### Work to complete
Rewrite the records from their start through the line containing "The chart shows", replacing "pie chart" with "pie graph" and leaving everything else unchanged.

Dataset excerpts

•••

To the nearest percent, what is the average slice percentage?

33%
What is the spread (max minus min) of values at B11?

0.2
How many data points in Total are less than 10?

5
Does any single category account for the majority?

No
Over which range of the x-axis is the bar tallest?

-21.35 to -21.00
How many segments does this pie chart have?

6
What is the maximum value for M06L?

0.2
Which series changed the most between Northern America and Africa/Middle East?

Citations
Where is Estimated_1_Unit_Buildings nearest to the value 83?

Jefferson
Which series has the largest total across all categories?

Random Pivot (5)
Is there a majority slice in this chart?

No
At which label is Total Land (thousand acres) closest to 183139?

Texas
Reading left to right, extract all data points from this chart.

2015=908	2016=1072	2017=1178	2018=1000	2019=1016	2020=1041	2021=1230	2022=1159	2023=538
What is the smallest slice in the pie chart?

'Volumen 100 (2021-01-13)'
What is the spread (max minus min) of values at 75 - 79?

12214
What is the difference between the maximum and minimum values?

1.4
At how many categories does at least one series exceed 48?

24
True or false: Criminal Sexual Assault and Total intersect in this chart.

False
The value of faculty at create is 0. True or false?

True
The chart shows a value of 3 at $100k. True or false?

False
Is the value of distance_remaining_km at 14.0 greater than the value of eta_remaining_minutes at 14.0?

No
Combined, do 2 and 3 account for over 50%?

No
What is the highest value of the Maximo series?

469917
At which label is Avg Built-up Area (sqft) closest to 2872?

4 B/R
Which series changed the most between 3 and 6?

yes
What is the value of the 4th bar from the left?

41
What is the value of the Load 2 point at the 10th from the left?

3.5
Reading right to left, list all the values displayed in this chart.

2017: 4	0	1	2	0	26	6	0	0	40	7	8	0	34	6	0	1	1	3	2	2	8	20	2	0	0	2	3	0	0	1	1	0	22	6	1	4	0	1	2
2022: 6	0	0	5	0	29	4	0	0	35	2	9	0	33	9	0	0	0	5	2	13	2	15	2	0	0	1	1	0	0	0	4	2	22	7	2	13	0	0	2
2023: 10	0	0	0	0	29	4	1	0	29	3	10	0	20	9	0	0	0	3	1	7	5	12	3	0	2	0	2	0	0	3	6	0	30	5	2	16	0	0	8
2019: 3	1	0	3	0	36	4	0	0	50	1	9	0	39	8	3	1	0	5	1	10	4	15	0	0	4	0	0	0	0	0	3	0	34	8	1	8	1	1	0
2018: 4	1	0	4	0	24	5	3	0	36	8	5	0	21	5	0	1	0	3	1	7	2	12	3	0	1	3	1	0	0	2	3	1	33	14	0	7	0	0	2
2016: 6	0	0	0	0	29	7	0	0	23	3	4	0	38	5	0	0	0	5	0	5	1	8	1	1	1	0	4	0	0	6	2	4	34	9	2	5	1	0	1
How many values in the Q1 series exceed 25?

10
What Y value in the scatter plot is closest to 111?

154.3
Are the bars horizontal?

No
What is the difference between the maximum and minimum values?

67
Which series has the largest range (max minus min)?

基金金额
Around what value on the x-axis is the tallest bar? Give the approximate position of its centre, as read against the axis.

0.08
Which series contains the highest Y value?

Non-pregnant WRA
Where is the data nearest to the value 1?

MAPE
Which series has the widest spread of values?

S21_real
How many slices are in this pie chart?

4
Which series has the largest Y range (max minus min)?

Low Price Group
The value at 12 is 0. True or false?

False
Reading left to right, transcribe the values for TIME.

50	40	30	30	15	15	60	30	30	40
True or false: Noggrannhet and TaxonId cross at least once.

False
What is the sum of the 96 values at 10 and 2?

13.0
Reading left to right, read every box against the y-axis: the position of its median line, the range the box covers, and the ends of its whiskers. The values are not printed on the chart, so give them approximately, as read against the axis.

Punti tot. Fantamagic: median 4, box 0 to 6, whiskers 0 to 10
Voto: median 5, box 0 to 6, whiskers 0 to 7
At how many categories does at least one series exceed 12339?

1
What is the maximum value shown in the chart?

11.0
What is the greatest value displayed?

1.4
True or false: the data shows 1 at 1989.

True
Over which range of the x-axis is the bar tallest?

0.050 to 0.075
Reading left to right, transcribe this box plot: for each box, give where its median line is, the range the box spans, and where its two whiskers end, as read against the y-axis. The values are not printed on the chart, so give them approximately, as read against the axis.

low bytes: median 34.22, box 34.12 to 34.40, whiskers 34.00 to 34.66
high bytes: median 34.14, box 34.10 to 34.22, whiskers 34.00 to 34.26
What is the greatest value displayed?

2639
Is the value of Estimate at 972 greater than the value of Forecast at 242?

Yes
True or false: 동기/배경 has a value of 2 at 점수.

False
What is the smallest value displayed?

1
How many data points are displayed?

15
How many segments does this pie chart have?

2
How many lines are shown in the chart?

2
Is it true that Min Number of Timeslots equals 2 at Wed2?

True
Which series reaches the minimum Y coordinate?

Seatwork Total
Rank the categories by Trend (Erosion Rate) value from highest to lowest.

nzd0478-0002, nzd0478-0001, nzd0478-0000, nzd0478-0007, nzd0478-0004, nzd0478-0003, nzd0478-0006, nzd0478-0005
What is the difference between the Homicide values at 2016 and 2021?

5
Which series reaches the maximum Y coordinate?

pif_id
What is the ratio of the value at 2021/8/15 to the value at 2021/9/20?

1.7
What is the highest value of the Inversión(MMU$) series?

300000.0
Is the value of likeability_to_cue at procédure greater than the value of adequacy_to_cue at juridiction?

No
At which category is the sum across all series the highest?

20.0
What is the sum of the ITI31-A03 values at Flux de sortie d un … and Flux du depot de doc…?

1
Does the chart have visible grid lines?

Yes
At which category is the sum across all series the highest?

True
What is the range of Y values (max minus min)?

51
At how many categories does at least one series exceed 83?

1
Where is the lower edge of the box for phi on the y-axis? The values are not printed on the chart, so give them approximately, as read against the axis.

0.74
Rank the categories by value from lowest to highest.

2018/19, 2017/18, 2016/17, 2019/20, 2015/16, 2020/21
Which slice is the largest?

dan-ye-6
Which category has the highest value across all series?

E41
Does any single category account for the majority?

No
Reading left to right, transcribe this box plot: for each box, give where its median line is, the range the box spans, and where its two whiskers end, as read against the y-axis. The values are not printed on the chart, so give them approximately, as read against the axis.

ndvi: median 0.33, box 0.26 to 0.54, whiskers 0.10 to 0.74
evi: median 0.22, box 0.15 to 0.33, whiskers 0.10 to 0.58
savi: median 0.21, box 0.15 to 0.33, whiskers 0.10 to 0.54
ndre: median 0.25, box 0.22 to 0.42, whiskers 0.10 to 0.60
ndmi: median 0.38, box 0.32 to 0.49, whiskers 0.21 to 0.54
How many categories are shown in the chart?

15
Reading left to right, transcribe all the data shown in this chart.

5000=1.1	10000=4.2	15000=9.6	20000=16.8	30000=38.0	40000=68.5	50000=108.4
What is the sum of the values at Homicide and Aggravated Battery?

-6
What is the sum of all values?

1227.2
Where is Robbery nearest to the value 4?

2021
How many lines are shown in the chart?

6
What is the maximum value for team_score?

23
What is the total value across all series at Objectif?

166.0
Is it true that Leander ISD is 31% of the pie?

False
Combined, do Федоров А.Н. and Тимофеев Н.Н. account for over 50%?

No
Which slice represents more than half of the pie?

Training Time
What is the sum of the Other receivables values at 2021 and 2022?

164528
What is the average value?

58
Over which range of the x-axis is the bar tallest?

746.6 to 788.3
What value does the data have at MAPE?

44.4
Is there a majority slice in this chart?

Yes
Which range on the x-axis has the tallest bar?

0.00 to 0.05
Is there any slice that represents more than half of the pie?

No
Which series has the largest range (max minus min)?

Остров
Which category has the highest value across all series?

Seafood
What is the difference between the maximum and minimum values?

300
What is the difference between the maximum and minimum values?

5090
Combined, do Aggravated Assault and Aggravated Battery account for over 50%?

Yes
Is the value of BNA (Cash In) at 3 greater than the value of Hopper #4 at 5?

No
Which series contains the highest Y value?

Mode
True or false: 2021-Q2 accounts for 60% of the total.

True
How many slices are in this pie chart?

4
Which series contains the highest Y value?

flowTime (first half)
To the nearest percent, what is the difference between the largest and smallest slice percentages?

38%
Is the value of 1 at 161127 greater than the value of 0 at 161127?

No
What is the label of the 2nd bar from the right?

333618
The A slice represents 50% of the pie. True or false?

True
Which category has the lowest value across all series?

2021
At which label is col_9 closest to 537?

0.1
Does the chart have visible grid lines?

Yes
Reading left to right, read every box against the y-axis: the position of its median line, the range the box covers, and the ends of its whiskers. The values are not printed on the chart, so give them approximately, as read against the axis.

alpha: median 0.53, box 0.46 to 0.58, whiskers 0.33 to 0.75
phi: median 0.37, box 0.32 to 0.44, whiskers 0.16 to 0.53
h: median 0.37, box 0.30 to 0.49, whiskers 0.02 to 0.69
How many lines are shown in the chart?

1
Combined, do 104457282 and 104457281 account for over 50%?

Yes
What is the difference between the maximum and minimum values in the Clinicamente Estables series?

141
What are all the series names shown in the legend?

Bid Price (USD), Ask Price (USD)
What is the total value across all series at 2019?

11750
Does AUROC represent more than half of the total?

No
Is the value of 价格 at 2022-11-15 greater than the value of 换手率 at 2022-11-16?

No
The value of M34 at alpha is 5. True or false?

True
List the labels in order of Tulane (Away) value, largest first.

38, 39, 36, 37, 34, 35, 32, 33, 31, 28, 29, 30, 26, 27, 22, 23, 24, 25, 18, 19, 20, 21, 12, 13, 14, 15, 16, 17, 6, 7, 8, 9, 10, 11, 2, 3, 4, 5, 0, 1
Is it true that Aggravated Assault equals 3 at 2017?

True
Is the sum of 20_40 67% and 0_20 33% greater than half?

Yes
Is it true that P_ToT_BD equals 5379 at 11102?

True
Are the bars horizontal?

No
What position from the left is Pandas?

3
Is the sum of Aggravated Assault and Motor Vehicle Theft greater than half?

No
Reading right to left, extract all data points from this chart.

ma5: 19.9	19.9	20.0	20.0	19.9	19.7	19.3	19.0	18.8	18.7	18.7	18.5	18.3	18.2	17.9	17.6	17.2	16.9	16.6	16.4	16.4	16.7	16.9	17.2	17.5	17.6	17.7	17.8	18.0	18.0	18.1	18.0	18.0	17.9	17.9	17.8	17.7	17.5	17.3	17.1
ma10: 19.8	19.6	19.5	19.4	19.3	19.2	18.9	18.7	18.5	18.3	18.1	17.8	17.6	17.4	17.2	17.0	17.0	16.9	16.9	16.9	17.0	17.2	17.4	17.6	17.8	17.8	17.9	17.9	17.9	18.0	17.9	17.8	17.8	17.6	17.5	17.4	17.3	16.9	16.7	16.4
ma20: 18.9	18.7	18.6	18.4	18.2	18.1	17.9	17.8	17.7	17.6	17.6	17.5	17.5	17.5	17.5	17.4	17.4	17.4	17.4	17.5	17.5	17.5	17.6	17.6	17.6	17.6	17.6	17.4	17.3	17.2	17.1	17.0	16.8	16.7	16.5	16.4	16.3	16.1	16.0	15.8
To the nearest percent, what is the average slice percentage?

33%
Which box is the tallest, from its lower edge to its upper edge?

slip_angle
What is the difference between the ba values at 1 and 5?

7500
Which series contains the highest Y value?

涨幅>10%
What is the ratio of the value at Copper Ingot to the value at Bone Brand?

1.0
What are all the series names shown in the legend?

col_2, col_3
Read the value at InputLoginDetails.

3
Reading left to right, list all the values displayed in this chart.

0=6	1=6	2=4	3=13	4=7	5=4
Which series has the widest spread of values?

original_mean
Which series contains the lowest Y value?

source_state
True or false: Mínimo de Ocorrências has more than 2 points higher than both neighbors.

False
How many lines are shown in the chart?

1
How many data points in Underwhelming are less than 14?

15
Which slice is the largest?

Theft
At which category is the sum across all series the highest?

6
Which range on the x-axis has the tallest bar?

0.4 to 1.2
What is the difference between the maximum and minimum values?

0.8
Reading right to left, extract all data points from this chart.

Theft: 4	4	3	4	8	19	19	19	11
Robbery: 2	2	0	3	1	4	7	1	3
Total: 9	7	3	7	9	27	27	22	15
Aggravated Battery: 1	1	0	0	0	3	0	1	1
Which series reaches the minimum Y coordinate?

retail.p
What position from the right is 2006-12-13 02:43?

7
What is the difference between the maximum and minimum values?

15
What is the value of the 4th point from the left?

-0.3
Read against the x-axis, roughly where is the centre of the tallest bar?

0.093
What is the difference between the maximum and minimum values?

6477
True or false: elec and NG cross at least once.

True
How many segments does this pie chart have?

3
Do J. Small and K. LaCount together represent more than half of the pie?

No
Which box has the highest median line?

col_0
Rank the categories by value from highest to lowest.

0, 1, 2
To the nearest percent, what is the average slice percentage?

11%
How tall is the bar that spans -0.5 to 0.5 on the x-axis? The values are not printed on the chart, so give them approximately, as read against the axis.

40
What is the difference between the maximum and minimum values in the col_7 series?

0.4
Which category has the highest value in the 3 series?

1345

•••

### Written reply
To the nearest percent, what is the average slice percentage?

33%
What is the spread (max minus min) of values at B11?

0.2
How many data points in Total are less than 10?

5
Does any single category account for the majority?

No
Over which range of the x-axis is the bar tallest?

-21.35 to -21.00
How many segments does this pie graph have?

6
What is the maximum value for M06L?

0.2
Which series changed the most between Northern America and Africa/Middle East?

Citations
Where is Estimated_1_Unit_Buildings nearest to the value 83?

Jefferson
Which series has the largest total across all categories?

Random Pivot (5)
Is there a majority slice in this chart?

No
At which label is Total Land (thousand acres) closest to 183139?

Texas
Reading left to right, extract all data points from this chart.

2015=908	2016=1072	2017=1178	2018=1000	2019=1016	2020=1041	2021=1230	2022=1159	2023=538
What is the smallest slice in the pie graph?

'Volumen 100 (2021-01-13)'
What is the spread (max minus min) of values at 75 - 79?

12214
What is the difference between the maximum and minimum values?

1.4
At how many categories does at least one series exceed 48?

24
True or false: Criminal Sexual Assault and Total intersect in this chart.

False
The value of faculty at create is 0. True or false?

True
The chart shows a value of 3 at $100k. True or false?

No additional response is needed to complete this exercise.